Your vices may put you on the path of portfolio redemption

Shares in companies offering sinful products can be a defensive treat in times of market volatility, and there is no need to stop at one

PUBLISHED : Monday, 08 July, 2013, 12:00am
UPDATED : Monday, 08 July, 2013, 2:34am

I've recently advocated sticking to your investment plan even in these turbulent times. And companies that make and distribute consumer staples such as soap, shampoo and the like (think Kao, Nestle and Procter & Gamble) that are otherwise known as defensives are an obvious place to hide out during any market storm. But investors must consider valuations before wading in.

For example, according to Bloomberg, the United States consumer staples select sector index is trading at a price of about 18 times earnings over the past year, compared with 16 times for the S&P 500 Index.

Furthermore, this same consumer staples index has outperformed the S&P 500 Index by more than 50 per cent over the past six years, so investors clearly did well hiding there. Now, as consumer staples get caught up in the sell-off associated with high dividend stocks, where else might we ride out the storm?

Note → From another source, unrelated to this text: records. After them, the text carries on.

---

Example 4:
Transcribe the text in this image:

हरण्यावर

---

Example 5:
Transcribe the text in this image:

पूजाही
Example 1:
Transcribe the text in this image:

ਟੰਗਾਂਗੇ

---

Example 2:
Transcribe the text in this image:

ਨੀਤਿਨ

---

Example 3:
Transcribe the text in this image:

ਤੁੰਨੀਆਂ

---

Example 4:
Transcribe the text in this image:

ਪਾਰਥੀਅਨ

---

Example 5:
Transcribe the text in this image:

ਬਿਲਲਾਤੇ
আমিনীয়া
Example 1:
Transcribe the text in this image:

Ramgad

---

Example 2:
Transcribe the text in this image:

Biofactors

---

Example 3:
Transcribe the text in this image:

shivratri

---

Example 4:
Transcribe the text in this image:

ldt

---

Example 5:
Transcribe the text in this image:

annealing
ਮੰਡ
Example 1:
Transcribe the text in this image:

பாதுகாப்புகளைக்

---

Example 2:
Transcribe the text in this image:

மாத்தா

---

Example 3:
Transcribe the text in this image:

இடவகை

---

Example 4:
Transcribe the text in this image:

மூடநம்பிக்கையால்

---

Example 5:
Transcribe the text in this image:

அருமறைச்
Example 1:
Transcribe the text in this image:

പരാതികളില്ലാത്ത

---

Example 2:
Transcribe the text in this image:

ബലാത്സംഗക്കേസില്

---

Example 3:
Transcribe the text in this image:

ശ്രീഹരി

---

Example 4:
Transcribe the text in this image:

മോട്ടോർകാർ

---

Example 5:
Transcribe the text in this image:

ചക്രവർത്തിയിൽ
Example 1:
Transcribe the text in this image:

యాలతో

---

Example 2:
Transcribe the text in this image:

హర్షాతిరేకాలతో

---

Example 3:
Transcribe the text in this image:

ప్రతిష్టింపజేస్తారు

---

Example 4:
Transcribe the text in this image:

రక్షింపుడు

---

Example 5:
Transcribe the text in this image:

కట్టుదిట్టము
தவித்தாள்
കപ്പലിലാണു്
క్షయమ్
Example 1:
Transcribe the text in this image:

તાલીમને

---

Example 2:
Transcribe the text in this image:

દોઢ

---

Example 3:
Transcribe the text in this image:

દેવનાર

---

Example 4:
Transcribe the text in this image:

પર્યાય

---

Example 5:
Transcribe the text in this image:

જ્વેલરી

I was thinking about this the other day and I asked myself, what did I continue buying during the past five years of economic and financial crisis? I realised that I never cut back on my vices. If anything, during stressful times I probably increased my vice spending and cut expenses everywhere else. To be sure, I found ways to cut the cost of these harmful vices so that I could enjoy more of them for less cost - after all, just because I'm dumb doesn't mean I'm stupid.

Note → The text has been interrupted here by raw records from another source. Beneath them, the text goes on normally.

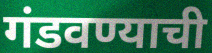
गंडवण्याची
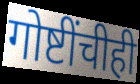
गोष्टींचीही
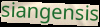
siangensis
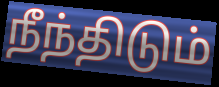
நீந்திடும்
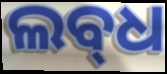
ଲବ୍‌ଧ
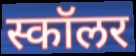
स्कॉलर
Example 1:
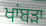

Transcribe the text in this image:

ਖਾਂਬੜਾ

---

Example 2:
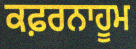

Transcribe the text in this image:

ਕਫ਼ਰਨਾਹੂਮ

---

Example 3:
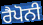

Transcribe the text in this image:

ਰੈਪੋਨੀ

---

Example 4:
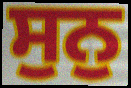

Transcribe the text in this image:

ਸੁਨੁ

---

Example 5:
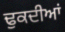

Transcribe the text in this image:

ਢੁਕਦੀਆਂ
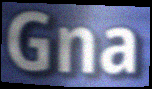
Gna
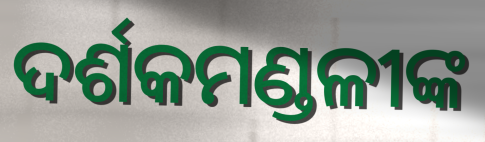
ଦର୍ଶକମଣ୍ଡଳୀଙ୍କ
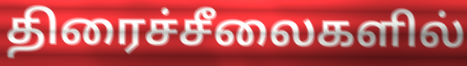
திரைச்சீலைகளில்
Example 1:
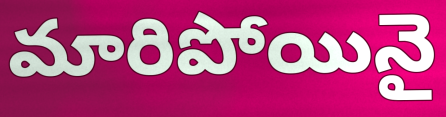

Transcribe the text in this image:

మారిపోయినై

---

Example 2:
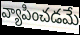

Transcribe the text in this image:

వ్యాపించడమే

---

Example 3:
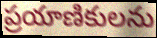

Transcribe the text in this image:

ప్రయాణికులను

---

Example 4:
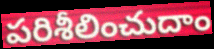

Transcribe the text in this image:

పరిశీలించుదాం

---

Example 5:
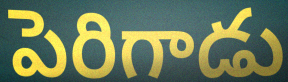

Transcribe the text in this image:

పెరిగాడు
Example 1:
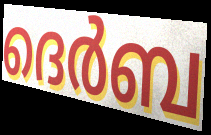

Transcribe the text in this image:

ദെർബ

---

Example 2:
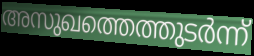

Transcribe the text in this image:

അസുഖത്തെത്തുടർന്ന്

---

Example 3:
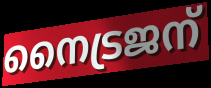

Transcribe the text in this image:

നൈട്രജന്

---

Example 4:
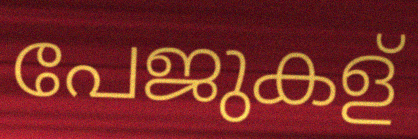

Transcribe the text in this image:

പേജുകള്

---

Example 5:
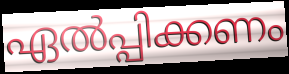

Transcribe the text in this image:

ഏൽപ്പിക്കണം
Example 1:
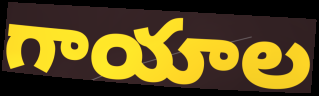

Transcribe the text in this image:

గాయాల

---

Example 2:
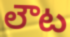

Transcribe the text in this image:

లౌట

If you're anything like me, you reached for your favourite stress busters and most of them probably cost money and were not good for you. Does ice cream ring a bell? Over-eating chocolates and fatty foods? Drinking too much alcohol? Gambling too much (I didn't hear of Macau casinos running into any sales problems in the past five years). Smoking too much? And the list goes on.

As if God was trying to tell me something, I then stumbled across a recent South China Morning Post headline "Global arms to 'explode' in Asia as US declines". The article cites the statistic that the global arms trade jumped by 30 per cent to US$73.5 billion between 2008 and last year. This was vice on a massive scale.

With this in mind I find myself sorting through listed companies to find a handful of attractively valued, morally bankrupt firms worthy of investment. And by morally bankrupt I don't mean companies that are violating any rules. I mean perfectly legitimate companies that benefit through thick and thin from the vices that we all have.

It's tempting to give you a list of exchange-traded funds or stocks to consider in the realm of sin city. Unfortunately, by recommending to you specific stocks that offer sinful products I would dig myself into a deeper hole: not only would the management of such companies berate me but readers would remind me that one man's vice is another man's virtue. So I challenge you to do your own homework and let your moral compass be your guide.